Lehmann sagte, Papst Benedikt XVI. habe mit der Aufhebung der Exkommunikation gegen die vier zur Bruderschaft gehörenden Bischöfe etwas riskiert. Sollte er auf diese Versöhnungsgeste hin nur höhnische Antworten bekommen, dann sei die Entscheidung eigentlich schon gefallen.

Zugleich nahm Lehmann den Papst gegen Kritik in Schutz. Zwar könne er einem unbefangenen Betrachter nicht verübeln, in den Entscheidungen Benedikts zur Wiederzulassung der tridentinischen Messe, der damit verbundenen Änderung der Karfreitagsfürbitte für die Juden und den Äußerungen des Holocaustleugners Richard Williamson "eine gewisse systematische Tendenz" zu sehen. Er selbst glaube allerdings nicht, dass der Papst eine solche Tendenz wolle.
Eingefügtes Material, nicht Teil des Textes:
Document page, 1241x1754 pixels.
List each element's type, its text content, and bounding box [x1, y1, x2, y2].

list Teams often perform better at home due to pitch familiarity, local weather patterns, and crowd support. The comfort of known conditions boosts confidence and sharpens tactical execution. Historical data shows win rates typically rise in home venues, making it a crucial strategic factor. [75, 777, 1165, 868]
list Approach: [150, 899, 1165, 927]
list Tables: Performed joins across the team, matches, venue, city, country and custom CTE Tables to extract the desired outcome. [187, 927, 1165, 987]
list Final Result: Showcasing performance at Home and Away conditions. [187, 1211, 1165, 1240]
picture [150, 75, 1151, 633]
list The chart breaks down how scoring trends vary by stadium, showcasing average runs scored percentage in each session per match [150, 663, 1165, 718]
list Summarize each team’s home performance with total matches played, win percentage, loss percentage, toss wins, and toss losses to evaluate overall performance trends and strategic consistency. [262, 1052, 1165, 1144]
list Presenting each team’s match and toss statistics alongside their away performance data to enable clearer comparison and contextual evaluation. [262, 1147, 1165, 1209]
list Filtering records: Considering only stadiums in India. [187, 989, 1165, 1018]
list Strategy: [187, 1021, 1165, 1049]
Die Auseinandersetzung mit der Piusbruderschaft sei auch ein dringender Appell an die katholische Kirche, die vom Konzil verabschiedeten Dekrete stärker als bislang unter den Gläubigen bekannt zu machen, sagte Lehmann. "Wenn ich als Christ in der heutigen Welt bestehen soll, dann muss ich auch über bestimmte Dinge entsprechend informiert sein", sagte er.